As I began my ministry I knew I needed two kinds of people. I needed really broken people to minister to and I need really mature people to help me minister to them. As I thought and prayed about whom I might ask to help one couple stood on top of the list. I asked them to come and they agreed. I was elated! They were perfect for the mission! As our friendship developed there were some red flags but I took them in stride considering the amazing work they were doing. Then the unthinkable: they were offered another ministry opportunity through our connections and used us as a stepping-stone, throwing a couple hand-grenades of slander, gossip, and dissention into the mix on their way out for good measure. BOOM.  

As the shock waves of the explosion made its way through the church I was devastated. These people were our friends. We had TRUSTED them. I tried to reach out and restore them to no avail. I found myself in the bizarre position of having to defend their character to the rest of the church in order to stop the spreading dissention they had left in their wake—all the while reeling from the feeling of deep personal betrayal and fear. I wondered why I hadn’t had better discernment about them earlier? I began to mistrust everyone else around me. I questioned my leadership. Was this somehow my fault? I feared the church would start to splinter and break apart. I wondered: Why would God allow this to happen?


Here is what I learned:

1. Everyone is broken, even the mature ones. That’s why you’re a pastor.

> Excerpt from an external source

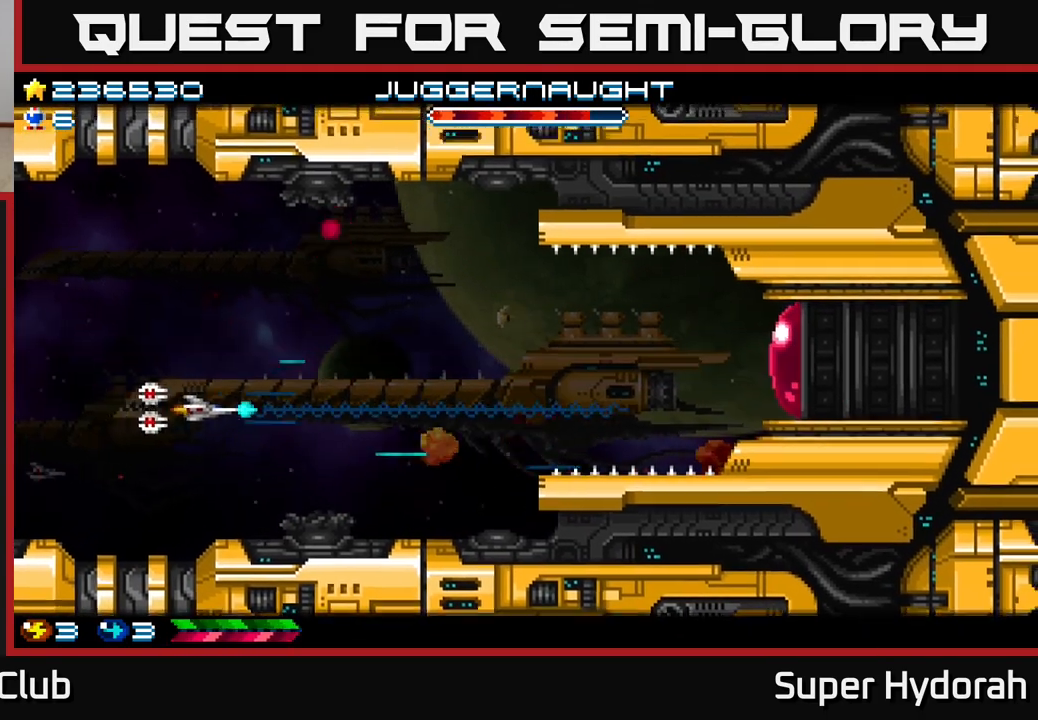
{"buttons": ["A", "DPAD_RIGHT"], "left_stick": "center", "events": [[150, "DPAD_UP", "down"], [400, "DPAD_UP", "up"]]}
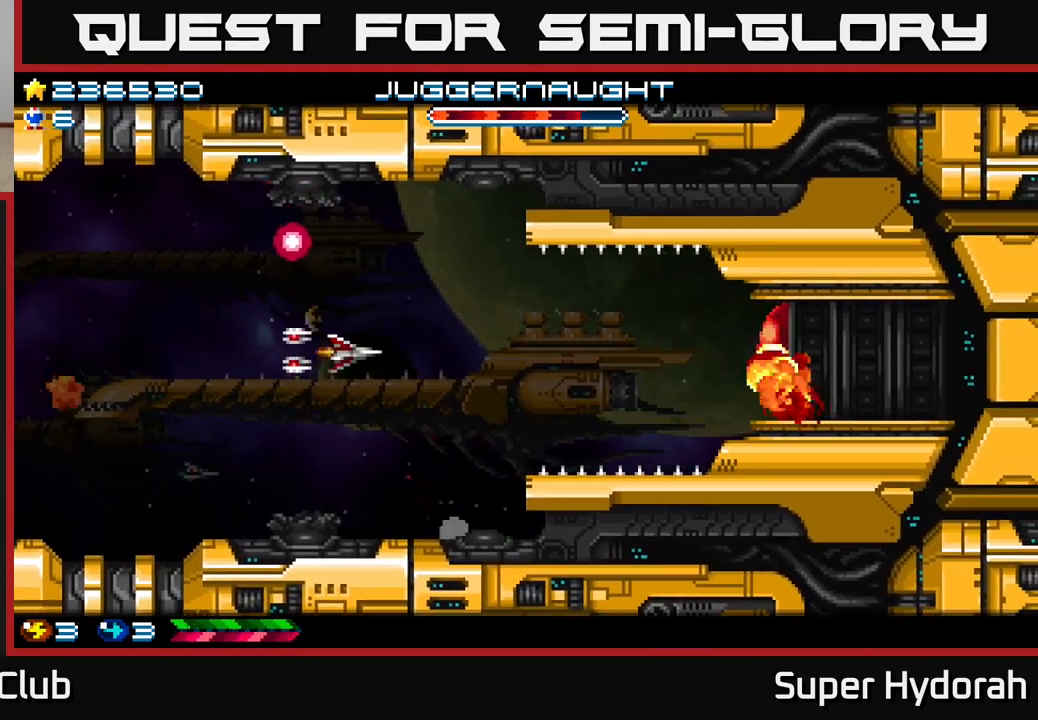
{"buttons": ["A"], "left_stick": "center", "events": [[400, "DPAD_DOWN", "down"], [483, "DPAD_RIGHT", "up"], [500, "DPAD_DOWN", "up"]]}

I realized I had made an artificial distinction in my mind between the “sick” ones and the “well” ones that caused me to overlook the early red flags I saw. Emotional and spiritual maturity are on a continuum, and everyone has bad days. As a pastor I am responsible to keep guard over all the flock and to know that everyone (myself included) is in need of spiritual care, sometimes.

2. Ministry is not safe, but it’s good.

I’ve learned that ministry means I will be hurt. Every part of me wanted to retaliate, but I knew that it would have hurt the church even worse. I had to be the one to absorb the evil. Sometimes your hurt will fall under the “pick up your cross” category, and it will result in the long-term benefit of the people. Not that we’re to be doormats, but if you know someone is going to take the hit, it needs to be you.

3. Trust God to protect you and His Church.

The church survived and actually became stronger. We forged new levels of trust as our session, our friends, and our people ministered to my wife and I through it. We became more resilient. We learned to trust God more. I painfully felt God use the situation to temper some of the pride and anger in my heart and create in me a more gentle, compassionate, forgiving spirit—and that has made me a better minister.


Now that the dust has settled and the fracturing abated, I can see the lesson for what it was. As a WSC grad I’m big on academic learning, but I also believe that there are some things you just have to learn through experience, and I believe that God in His good providence runs us through controlled explosions to help us learn some of the hard experiential lessons of life that we must master to become effective ministers. May God grant some controlled explosions in your ministry!